La croissance économique du Maroc a légèrement ralenti au quatrième trimestre 2025, s’établissant à 4,1% contre 4,2% un an plus tôt, selon les dernières données publiées par le Haut-Commissariat au Plan. Une évolution modérée qui reflète surtout l’essoufflement des activités non agricoles, malgré un net redressement du secteur primaire.
Dans le détail, les activités non agricoles ont vu leur rythme de progression reculer à 4%, contre 4,8% à la même période de 2024. À l’inverse, l’agriculture a retrouvé des couleurs, enregistrant une hausse de 4,7% après une contraction de 4,8% un an auparavant. Cette reprise, bien que significative, reste partiellement atténuée par la chute persistante de la pêche, dont l’activité s’est contractée de 13,6%.

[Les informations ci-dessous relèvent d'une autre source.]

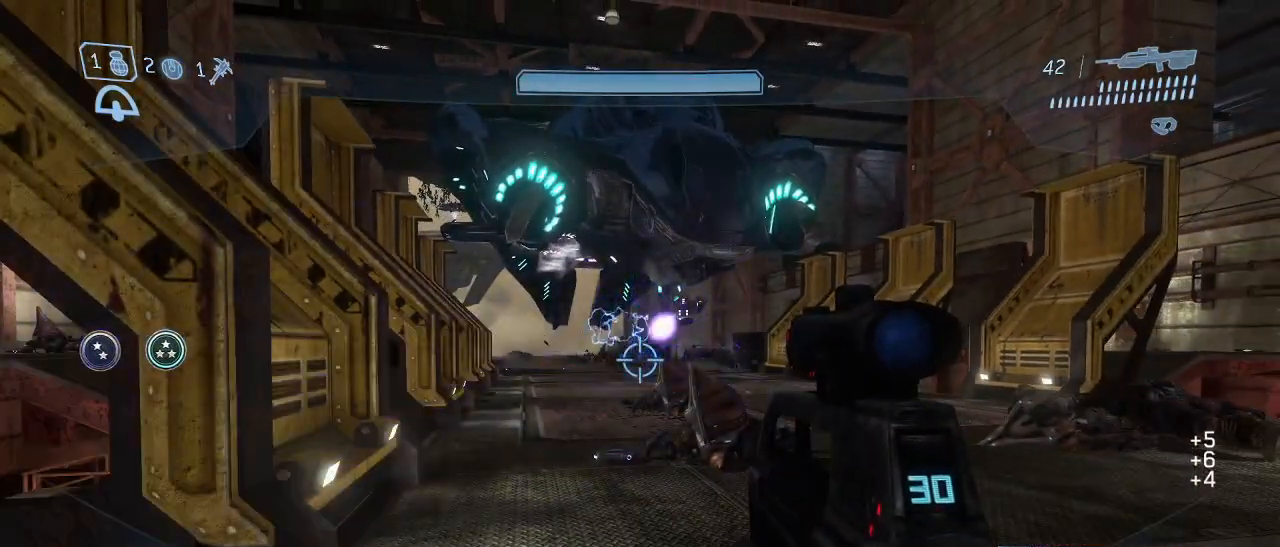
{"keys": ["w"], "mouse": [], "events": [[117, "w", "down"]]}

Le secteur secondaire confirme un léger ralentissement, avec une croissance de 3,5%. Cette dynamique s’explique par le recul des activités minières, ainsi que par une progression moins soutenue du bâtiment et travaux publics et des branches liées à l’électricité et à l’eau. Seules les industries de transformation tirent leur épingle du jeu, affichant une amélioration notable de leur croissance à 4,1%.
Du côté des services, la tendance est également à la modération. Le secteur tertiaire enregistre une progression de 4,4%, en retrait par rapport aux 5,4% observés un an plus tôt. Plusieurs segments clés marquent le pas, notamment les services financiers, le transport, l’hôtellerie-restauration ou encore le commerce. Cette décélération traduit un environnement économique plus mesuré, malgré le maintien d’une certaine dynamique de fond.
La croissance reste toutefois soutenue par la demande intérieure, qui continue de jouer un rôle central. Celle-ci a progressé de 6,2%, contribuant à hauteur de 6,8 points à la croissance globale. La consommation des ménages s’inscrit en hausse de 4,4%, tandis que celle des administrations publiques accélère à 7,9%. L’investissement, en revanche, ralentit nettement, avec une progression ramenée à 8,5% contre 12,3% auparavant.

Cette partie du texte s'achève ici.